Excerpt provided:

We’re so good at tricking ourselves into escaping things we know we should do, have to do, and even want to do — all of which would lead to increasing our ultimate happiness — because those things are uncomfortable or unpleasant or just not fun. Hello, procrastination!

But Oh, What a Wonderful Feeling

It’s the same with productivity. There are so many things that trick me into that exciting, seemingly stimulating feeling of being productive.

Yet feeling productive and actually being productive are quite different. The rise of real-time communication in this digital age capitalizes on our very human bad habit of desiring and relishing that feeling. The sheer flood of information that flows through apps and tools like Twitter, Facebook, and Instagram, texting, chatting, checking in and checking out, submerges our brains. All those things feel like verbs and actions, like we’re getting stuff done.

That feeling doesn’t move the needle. How is it possible to be productive without producing?

There’s only so much we can take in at a time. Human beings are naturally bad at understanding how well we pay attention to things and how we spend our time. At some point, we’re just making a mess, moving around our saturated sponge-minds.

The trouble is that even when we don’t make any real progress, we still spend our finite energy and attention chasing that feeling.

How to Savor Slower Web

It’s crazy that we sap our energy by engaging an interminable cycle of hitting refresh. Technology isn’t the total culprit in disrupting and distracting. We can choose what to let into our digital lives, by paying attention to, well, how we pay attention.

The thing is, it can be a pain to change our ways. It’s like going on a diet after being on a regular course of fast food. All that salt, sugar, and fat gets us hooked. But we do have the ability to be cognizant of our complicity, to take more control, and to tune into slower, quieter frequencies with tools that follow principles of the slow web, allowing you to interact when you want. Less of a content firehose, more of an oasis.

How do we create that oasis? Here are some tools and tips to get started:

  • Scoop.it:  Use platforms like scoop.it to help you take a slower stroll through curated content and put your stamp on your own collection.

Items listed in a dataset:
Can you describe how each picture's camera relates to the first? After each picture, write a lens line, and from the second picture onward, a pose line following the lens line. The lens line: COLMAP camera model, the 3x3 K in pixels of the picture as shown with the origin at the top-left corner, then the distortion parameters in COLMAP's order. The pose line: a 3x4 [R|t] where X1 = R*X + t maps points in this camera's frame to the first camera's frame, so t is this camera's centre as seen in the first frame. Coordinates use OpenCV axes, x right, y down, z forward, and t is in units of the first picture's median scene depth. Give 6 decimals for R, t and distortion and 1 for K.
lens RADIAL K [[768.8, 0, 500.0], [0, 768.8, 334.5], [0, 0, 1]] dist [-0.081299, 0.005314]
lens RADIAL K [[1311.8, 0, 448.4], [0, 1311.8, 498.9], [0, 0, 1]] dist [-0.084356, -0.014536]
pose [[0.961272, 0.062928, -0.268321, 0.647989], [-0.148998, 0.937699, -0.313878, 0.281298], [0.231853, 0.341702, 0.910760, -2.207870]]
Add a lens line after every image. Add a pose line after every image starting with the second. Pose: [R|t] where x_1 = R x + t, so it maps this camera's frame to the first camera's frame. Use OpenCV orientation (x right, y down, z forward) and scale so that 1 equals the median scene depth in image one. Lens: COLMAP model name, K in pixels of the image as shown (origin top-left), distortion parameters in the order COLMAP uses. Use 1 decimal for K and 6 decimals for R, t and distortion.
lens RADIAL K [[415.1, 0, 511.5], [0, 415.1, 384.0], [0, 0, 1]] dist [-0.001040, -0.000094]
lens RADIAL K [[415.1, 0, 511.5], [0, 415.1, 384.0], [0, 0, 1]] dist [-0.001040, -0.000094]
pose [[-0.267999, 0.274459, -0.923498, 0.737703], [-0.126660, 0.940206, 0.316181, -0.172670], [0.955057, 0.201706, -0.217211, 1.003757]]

Prompt 1: Summarize the excerpt on productivity and the slow web in two sentences.
Prompt 2: Rewrite the portion of the excerpt on productivity and the slow web between "The trouble is" and "of an oasis.", inclusive, replacing "fast food" with "junk food".
Prompt 3: Extend the excerpt on productivity and the slow web, picking up after its final sentence.

Reply 1: The excerpt argues that people trick themselves into avoiding uncomfortable tasks and mistake the stimulating feeling of productivity, fed by the flood of real-time digital communication, for actually producing, while still spending finite energy and attention chasing that feeling. It holds that people can choose what to let into their digital lives by paying attention to how they pay attention, and it recommends slow-web tools, such as Scoop.it for a slower stroll through curated content, as a way to create a quieter oasis.

Reply 2:
The trouble is that even when we don’t make any real progress, we still spend our finite energy and attention chasing that feeling.

How to Savor Slower Web

It’s crazy that we sap our energy by engaging an interminable cycle of hitting refresh. Technology isn’t the total culprit in disrupting and distracting. We can choose what to let into our digital lives, by paying attention to, well, how we pay attention.

The thing is, it can be a pain to change our ways. It’s like going on a diet after being on a regular course of junk food. All that salt, sugar, and fat gets us hooked. But we do have the ability to be cognizant of our complicity, to take more control, and to tune into slower, quieter frequencies with tools that follow principles of the slow web, allowing you to interact when you want. Less of a content firehose, more of an oasis.

Reply 3:
  • iDoneThis:  Wearing many hats working with content, I use iDoneThis with my startup team. Every day, I get an email that asks me what I’ve done, I spend a few minutes to reply with what I’ve accomplished, even when they’re small steps forward. The next day, I get a digest email of what everyone has done. It keeps me accountable both with my team and myself, and prevents me from getting away with spending all my time chasing that deceptively productive feeling.
  • Feedly:  As a fan of libraries, I’m still on-board the RSS train. Organize content from blogs, publications, and other sources into one place.
  • Pocket and Instapaper:  Save articles to read later without getting off track with your flow.
  • Lists, digests, and filters:  Most apps have settings and extensions that can help keep your head above water. Curate and pare down lists on Twitter and filter out meaningless information like check-ins. Turn on digests. Turn off infinite scroll and notifications.
  • Schedule quiet time: Set aside time to unplug, either through tools like Freedom, which shuts off internet access for blocks of time, or by intentionally protecting certain times from interruption and distraction.

By disconnecting from all the series of tubes more often, and connecting more consciously when you do, you’ll arrive at feeds when you’re hungry rather than mindlessly snacking all day.

Pain and Gain

Changing your information diet, as with a food diet, takes effort and practice. And let’s be real here: it’s not fun, and you’ll fall off the wagon a lot. You have to do stuff while looking at all the other people eating burgers and fries and instagramming appetizing photos.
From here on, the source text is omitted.